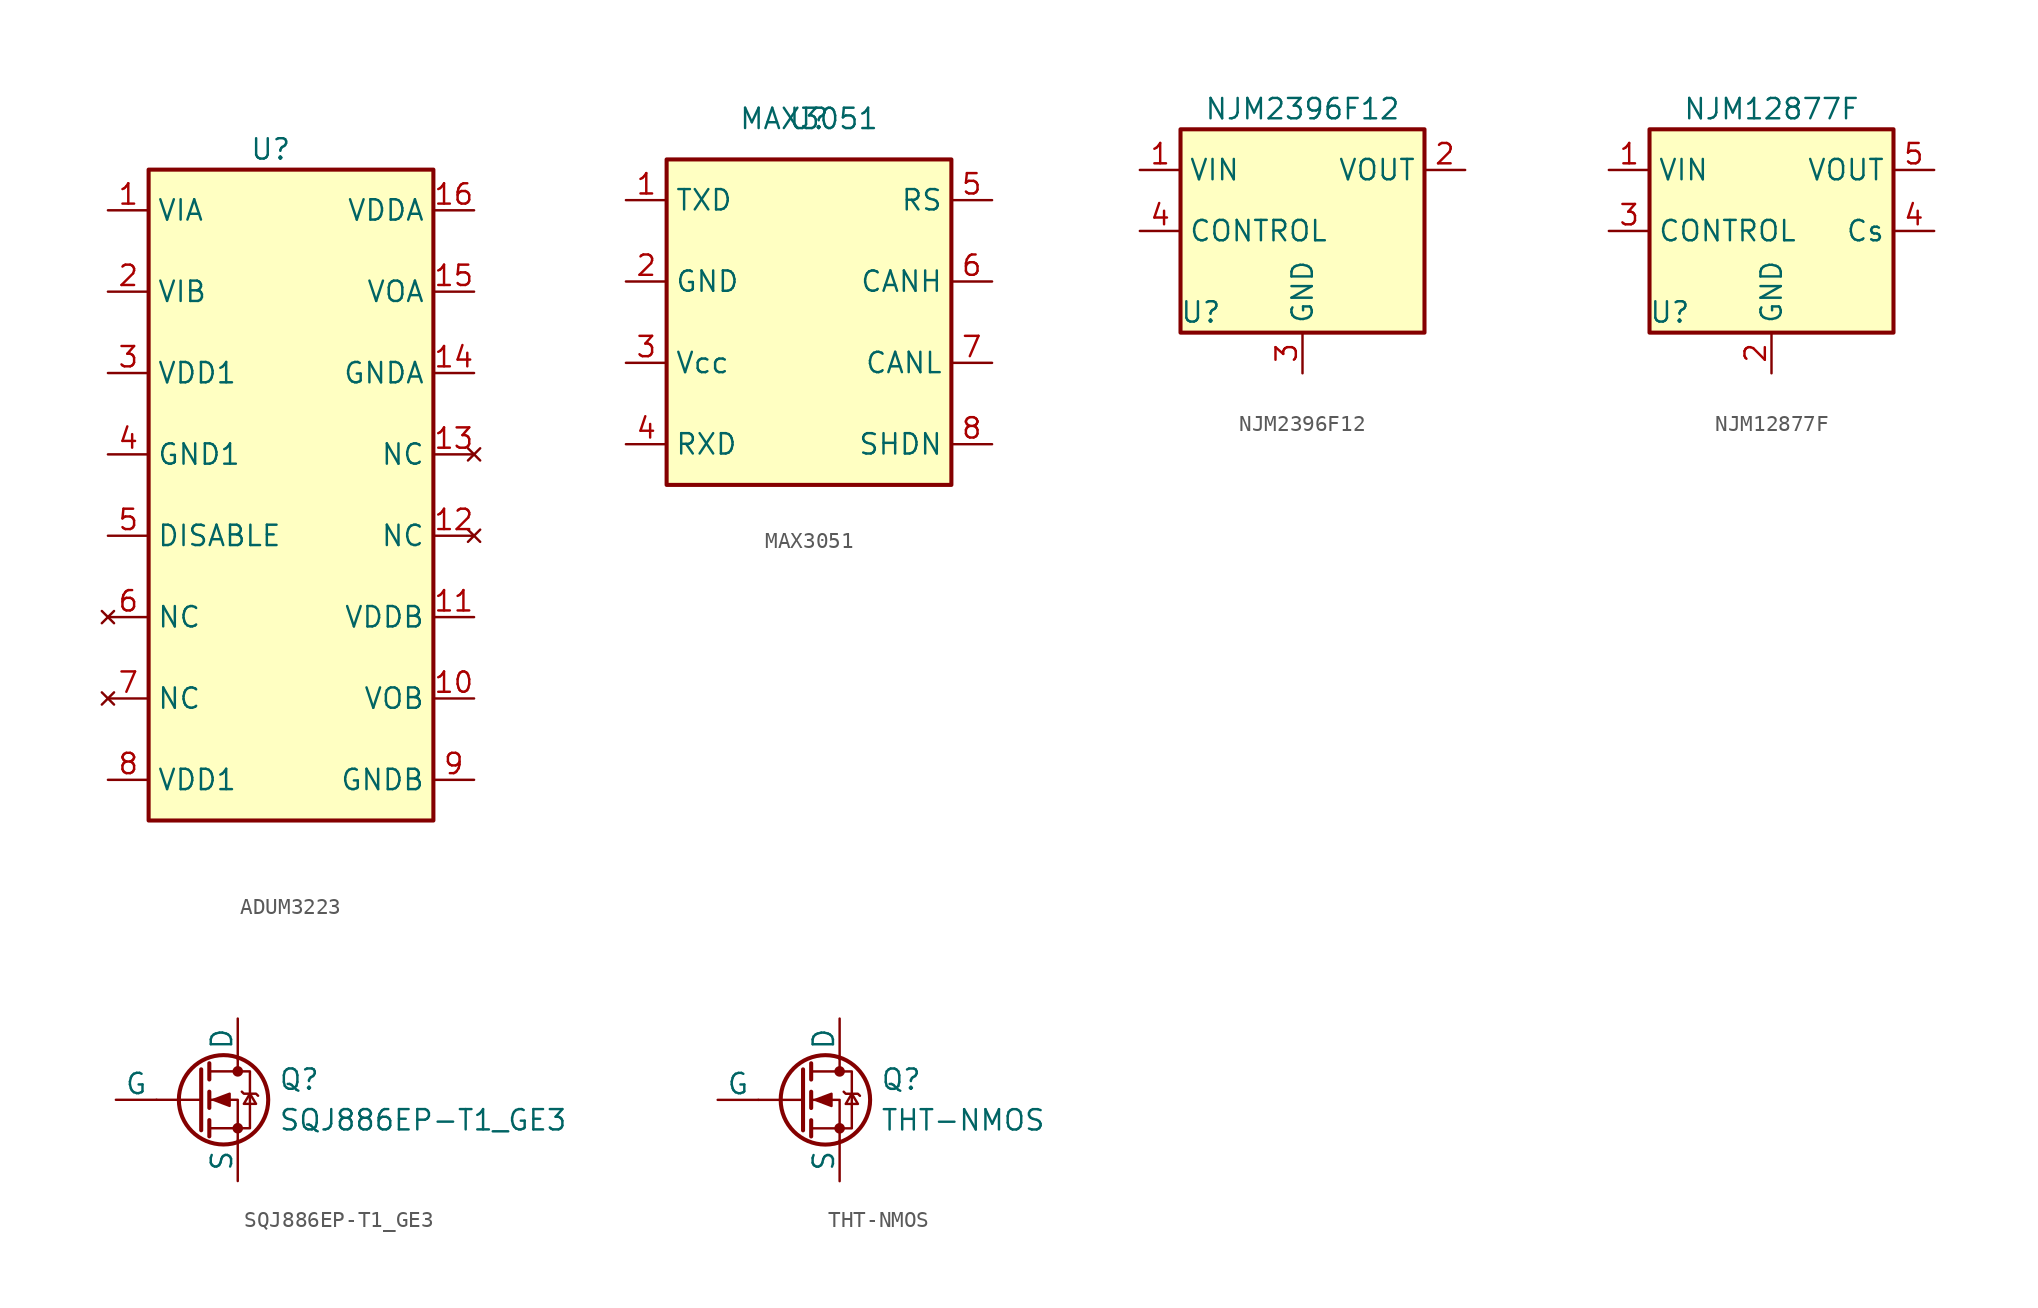
<source format=kicad_sym>
(kicad_symbol_lib
  (version 20220914)
  (generator kicad_symbol_editor)
  (symbol "ADUM3223"
    (property "Reference" "U"
      (at -1.27 21.59 0)
      (effects (font (size 1.27 1.27))))
    (property "Value" ""
      (at 0 0 0)
      (effects (font (size 1.27 1.27))))
    (symbol "ADUM3223_1_1"
      (rectangle (start -8.89 20.32) (end 8.89 -20.32) (stroke (width 0.254) (type default)) (fill (type background)))
      (pin input line (at -11.43 17.78 0) (length 2.54) (name "VIA" (effects (font (size 1.27 1.27)))) (number "1" (effects (font (size 1.27 1.27)))))
      (pin output line (at 11.43 -12.7 180) (length 2.54) (name "VOB" (effects (font (size 1.27 1.27)))) (number "10" (effects (font (size 1.27 1.27)))))
      (pin power_in line (at 11.43 -7.62 180) (length 2.54) (name "VDDB" (effects (font (size 1.27 1.27)))) (number "11" (effects (font (size 1.27 1.27)))))
      (pin no_connect line (at 11.43 -2.54 180) (length 2.54) (name "NC" (effects (font (size 1.27 1.27)))) (number "12" (effects (font (size 1.27 1.27)))))
      (pin no_connect line (at 11.43 2.54 180) (length 2.54) (name "NC" (effects (font (size 1.27 1.27)))) (number "13" (effects (font (size 1.27 1.27)))))
      (pin power_in line (at 11.43 7.62 180) (length 2.54) (name "GNDA" (effects (font (size 1.27 1.27)))) (number "14" (effects (font (size 1.27 1.27)))))
      (pin output line (at 11.43 12.7 180) (length 2.54) (name "VOA" (effects (font (size 1.27 1.27)))) (number "15" (effects (font (size 1.27 1.27)))))
      (pin power_in line (at 11.43 17.78 180) (length 2.54) (name "VDDA" (effects (font (size 1.27 1.27)))) (number "16" (effects (font (size 1.27 1.27)))))
      (pin input line (at -11.43 12.7 0) (length 2.54) (name "VIB" (effects (font (size 1.27 1.27)))) (number "2" (effects (font (size 1.27 1.27)))))
      (pin power_in line (at -11.43 7.62 0) (length 2.54) (name "VDD1" (effects (font (size 1.27 1.27)))) (number "3" (effects (font (size 1.27 1.27)))))
      (pin power_in line (at -11.43 2.54 0) (length 2.54) (name "GND1" (effects (font (size 1.27 1.27)))) (number "4" (effects (font (size 1.27 1.27)))))
      (pin input line (at -11.43 -2.54 0) (length 2.54) (name "DISABLE" (effects (font (size 1.27 1.27)))) (number "5" (effects (font (size 1.27 1.27)))))
      (pin no_connect line (at -11.43 -7.62 0) (length 2.54) (name "NC" (effects (font (size 1.27 1.27)))) (number "6" (effects (font (size 1.27 1.27)))))
      (pin no_connect line (at -11.43 -12.7 0) (length 2.54) (name "NC" (effects (font (size 1.27 1.27)))) (number "7" (effects (font (size 1.27 1.27)))))
      (pin power_in line (at -11.43 -17.78 0) (length 2.54) (name "VDD1" (effects (font (size 1.27 1.27)))) (number "8" (effects (font (size 1.27 1.27)))))
      (pin power_in line (at 11.43 -17.78 180) (length 2.54) (name "GNDB" (effects (font (size 1.27 1.27)))) (number "9" (effects (font (size 1.27 1.27)))))))
  (symbol "MAX3051"
    (property "Reference" "U"
      (at 0 0 0)
      (effects (font (size 1.27 1.27))))
    (property "Value" "MAX3051"
      (at 0 0 0)
      (effects (font (size 1.27 1.27))))
    (symbol "MAX3051_1_1"
      (rectangle (start -8.89 -2.54) (end 8.89 -22.86) (stroke (width 0.254) (type default)) (fill (type background)))
      (pin input line (at -11.43 -5.08 0) (length 2.54) (name "TXD" (effects (font (size 1.27 1.27)))) (number "1" (effects (font (size 1.27 1.27)))))
      (pin power_in line (at -11.43 -10.16 0) (length 2.54) (name "GND" (effects (font (size 1.27 1.27)))) (number "2" (effects (font (size 1.27 1.27)))))
      (pin power_in line (at -11.43 -15.24 0) (length 2.54) (name "Vcc" (effects (font (size 1.27 1.27)))) (number "3" (effects (font (size 1.27 1.27)))))
      (pin input line (at -11.43 -20.32 0) (length 2.54) (name "RXD" (effects (font (size 1.27 1.27)))) (number "4" (effects (font (size 1.27 1.27)))))
      (pin input line (at 11.43 -5.08 180) (length 2.54) (name "RS" (effects (font (size 1.27 1.27)))) (number "5" (effects (font (size 1.27 1.27)))))
      (pin output line (at 11.43 -10.16 180) (length 2.54) (name "CANH" (effects (font (size 1.27 1.27)))) (number "6" (effects (font (size 1.27 1.27)))))
      (pin output line (at 11.43 -15.24 180) (length 2.54) (name "CANL" (effects (font (size 1.27 1.27)))) (number "7" (effects (font (size 1.27 1.27)))))
      (pin input line (at 11.43 -20.32 180) (length 2.54) (name "SHDN" (effects (font (size 1.27 1.27)))) (number "8" (effects (font (size 1.27 1.27)))))))
  (symbol "NJM2396F12"
    (property "Reference" "U"
      (at -6.35 -6.35 0)
      (effects (font (size 1.27 1.27))))
    (property "Value" "NJM2396F12"
      (at 0 6.35 0)
      (effects (font (size 1.27 1.27))))
    (symbol "NJM2396F12_0_1"
      (rectangle (start -7.62 5.08) (end 7.62 -7.62) (stroke (width 0.254) (type default)) (fill (type background))))
    (symbol "NJM2396F12_1_1"
      (pin power_in line (at -10.16 2.54 0) (length 2.54) (name "VIN" (effects (font (size 1.27 1.27)))) (number "1" (effects (font (size 1.27 1.27)))))
      (pin power_out line (at 10.16 2.54 180) (length 2.54) (name "VOUT" (effects (font (size 1.27 1.27)))) (number "2" (effects (font (size 1.27 1.27)))))
      (pin power_in line (at 0 -10.16 90) (length 2.54) (name "GND" (effects (font (size 1.27 1.27)))) (number "3" (effects (font (size 1.27 1.27)))))
      (pin input line (at -10.16 -1.27 0) (length 2.54) (name "CONTROL" (effects (font (size 1.27 1.27)))) (number "4" (effects (font (size 1.27 1.27)))))))
  (symbol "NJM12877F"
    (property "Reference" "U"
      (at -6.35 -6.35 0)
      (effects (font (size 1.27 1.27))))
    (property "Value" "NJM12877F"
      (at 0 6.35 0)
      (effects (font (size 1.27 1.27))))
    (symbol "NJM12877F_0_1"
      (rectangle (start -7.62 5.08) (end 7.62 -7.62) (stroke (width 0.254) (type default)) (fill (type background))))
    (symbol "NJM12877F_1_1"
      (pin power_in line (at -10.16 2.54 0) (length 2.54) (name "VIN" (effects (font (size 1.27 1.27)))) (number "1" (effects (font (size 1.27 1.27)))))
      (pin power_in line (at 0 -10.16 90) (length 2.54) (name "GND" (effects (font (size 1.27 1.27)))) (number "2" (effects (font (size 1.27 1.27)))))
      (pin input line (at -10.16 -1.27 0) (length 2.54) (name "CONTROL" (effects (font (size 1.27 1.27)))) (number "3" (effects (font (size 1.27 1.27)))))
      (pin passive line (at 10.16 -1.27 180) (length 2.54) (name "Cs" (effects (font (size 1.27 1.27)))) (number "4" (effects (font (size 1.27 1.27)))))
      (pin power_out line (at 10.16 2.54 180) (length 2.54) (name "VOUT" (effects (font (size 1.27 1.27)))) (number "5" (effects (font (size 1.27 1.27)))))))
  (symbol "SQJ886EP-T1_GE3"
    (pin_numbers hide)
    (pin_names
      (offset 0))
    (property "Reference" "Q"
      (at 5.08 1.27 0)
      (effects (font (size 1.27 1.27)) (justify left)))
    (property "Value" "SQJ886EP-T1_GE3"
      (at 5.08 -1.27 0)
      (effects (font (size 1.27 1.27)) (justify left)))
    (symbol "SQJ886EP-T1_GE3_0_1"
      (polyline (pts (xy 0.254 0) (xy -2.54 0)) (stroke (width 0) (type default)) (fill (type none)))
      (polyline (pts (xy 0.254 1.905) (xy 0.254 -1.905)) (stroke (width 0.254) (type default)) (fill (type none)))
      (polyline (pts (xy 0.762 -1.27) (xy 0.762 -2.286)) (stroke (width 0.254) (type default)) (fill (type none)))
      (polyline (pts (xy 0.762 0.508) (xy 0.762 -0.508)) (stroke (width 0.254) (type default)) (fill (type none)))
      (polyline (pts (xy 0.762 2.286) (xy 0.762 1.27)) (stroke (width 0.254) (type default)) (fill (type none)))
      (polyline (pts (xy 2.54 2.54) (xy 2.54 1.778)) (stroke (width 0) (type default)) (fill (type none)))
      (polyline (pts (xy 2.54 -2.54) (xy 2.54 0) (xy 0.762 0)) (stroke (width 0) (type default)) (fill (type none)))
      (polyline (pts (xy 0.762 -1.778) (xy 3.302 -1.778) (xy 3.302 1.778) (xy 0.762 1.778)) (stroke (width 0) (type default)) (fill (type none)))
      (polyline (pts (xy 1.016 0) (xy 2.032 0.381) (xy 2.032 -0.381) (xy 1.016 0)) (stroke (width 0) (type default)) (fill (type outline)))
      (polyline (pts (xy 2.794 0.508) (xy 2.921 0.381) (xy 3.683 0.381) (xy 3.81 0.254)) (stroke (width 0) (type default)) (fill (type none)))
      (polyline (pts (xy 3.302 0.381) (xy 2.921 -0.254) (xy 3.683 -0.254) (xy 3.302 0.381)) (stroke (width 0) (type default)) (fill (type none)))
      (circle (center 1.651 0) (radius 2.794) (stroke (width 0.254) (type default)) (fill (type none)))
      (circle (center 2.54 -1.778) (radius 0.254) (stroke (width 0) (type default)) (fill (type outline)))
      (circle (center 2.54 1.778) (radius 0.254) (stroke (width 0) (type default)) (fill (type outline))))
    (symbol "SQJ886EP-T1_GE3_1_1"
      (pin passive line (at 2.54 -5.08 90) (length 2.54) (name "S" (effects (font (size 1.27 1.27)))) (number "1" (effects (font (size 1.27 1.27)))))
      (pin passive line (at 2.54 -5.08 90) (length 2.54) hide (name "S" (effects (font (size 1.27 1.27)))) (number "2" (effects (font (size 1.27 1.27)))))
      (pin passive line (at 2.54 -5.08 90) (length 2.54) hide (name "S" (effects (font (size 1.27 1.27)))) (number "3" (effects (font (size 1.27 1.27)))))
      (pin input line (at -5.08 0 0) (length 2.54) (name "G" (effects (font (size 1.27 1.27)))) (number "4" (effects (font (size 1.27 1.27)))))
      (pin passive line (at 2.54 5.08 270) (length 2.54) (name "D" (effects (font (size 1.27 1.27)))) (number "5" (effects (font (size 1.27 1.27)))))))
  (symbol "THT-NMOS"
    (pin_numbers hide)
    (pin_names
      (offset 0))
    (property "Reference" "Q"
      (at 5.08 1.27 0)
      (effects (font (size 1.27 1.27)) (justify left)))
    (property "Value" "THT-NMOS"
      (at 5.08 -1.27 0)
      (effects (font (size 1.27 1.27)) (justify left)))
    (symbol "THT-NMOS_0_1"
      (polyline (pts (xy 0.254 0) (xy -2.54 0)) (stroke (width 0) (type default)) (fill (type none)))
      (polyline (pts (xy 0.254 1.905) (xy 0.254 -1.905)) (stroke (width 0.254) (type default)) (fill (type none)))
      (polyline (pts (xy 0.762 -1.27) (xy 0.762 -2.286)) (stroke (width 0.254) (type default)) (fill (type none)))
      (polyline (pts (xy 0.762 0.508) (xy 0.762 -0.508)) (stroke (width 0.254) (type default)) (fill (type none)))
      (polyline (pts (xy 0.762 2.286) (xy 0.762 1.27)) (stroke (width 0.254) (type default)) (fill (type none)))
      (polyline (pts (xy 2.54 2.54) (xy 2.54 1.778)) (stroke (width 0) (type default)) (fill (type none)))
      (polyline (pts (xy 2.54 -2.54) (xy 2.54 0) (xy 0.762 0)) (stroke (width 0) (type default)) (fill (type none)))
      (polyline (pts (xy 0.762 -1.778) (xy 3.302 -1.778) (xy 3.302 1.778) (xy 0.762 1.778)) (stroke (width 0) (type default)) (fill (type none)))
      (polyline (pts (xy 1.016 0) (xy 2.032 0.381) (xy 2.032 -0.381) (xy 1.016 0)) (stroke (width 0) (type default)) (fill (type outline)))
      (polyline (pts (xy 2.794 0.508) (xy 2.921 0.381) (xy 3.683 0.381) (xy 3.81 0.254)) (stroke (width 0) (type default)) (fill (type none)))
      (polyline (pts (xy 3.302 0.381) (xy 2.921 -0.254) (xy 3.683 -0.254) (xy 3.302 0.381)) (stroke (width 0) (type default)) (fill (type none)))
      (circle (center 1.651 0) (radius 2.794) (stroke (width 0.254) (type default)) (fill (type none)))
      (circle (center 2.54 -1.778) (radius 0.254) (stroke (width 0) (type default)) (fill (type outline)))
      (circle (center 2.54 1.778) (radius 0.254) (stroke (width 0) (type default)) (fill (type outline))))
    (symbol "THT-NMOS_1_1"
      (pin input line (at -5.08 0 0) (length 2.54) (name "G" (effects (font (size 1.27 1.27)))) (number "1" (effects (font (size 1.27 1.27)))))
      (pin passive line (at 2.54 5.08 270) (length 2.54) (name "D" (effects (font (size 1.27 1.27)))) (number "2" (effects (font (size 1.27 1.27)))))
      (pin passive line (at 2.54 -5.08 90) (length 2.54) (name "S" (effects (font (size 1.27 1.27)))) (number "3" (effects (font (size 1.27 1.27))))))))
</source>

-- Task requirements --
Search the material for the string "start" and return each line that has it.

-- Task output --
      (rectangle (start -8.89 20.32) (end 8.89 -20.32) (stroke (width 0.254) (type default)) (fill (type background)))
      (rectangle (start -8.89 -2.54) (end 8.89 -22.86) (stroke (width 0.254) (type default)) (fill (type background)))
      (rectangle (start -7.62 5.08) (end 7.62 -7.62) (stroke (width 0.254) (type default)) (fill (type background))))
      (rectangle (start -7.62 5.08) (end 7.62 -7.62) (stroke (width 0.254) (type default)) (fill (type background))))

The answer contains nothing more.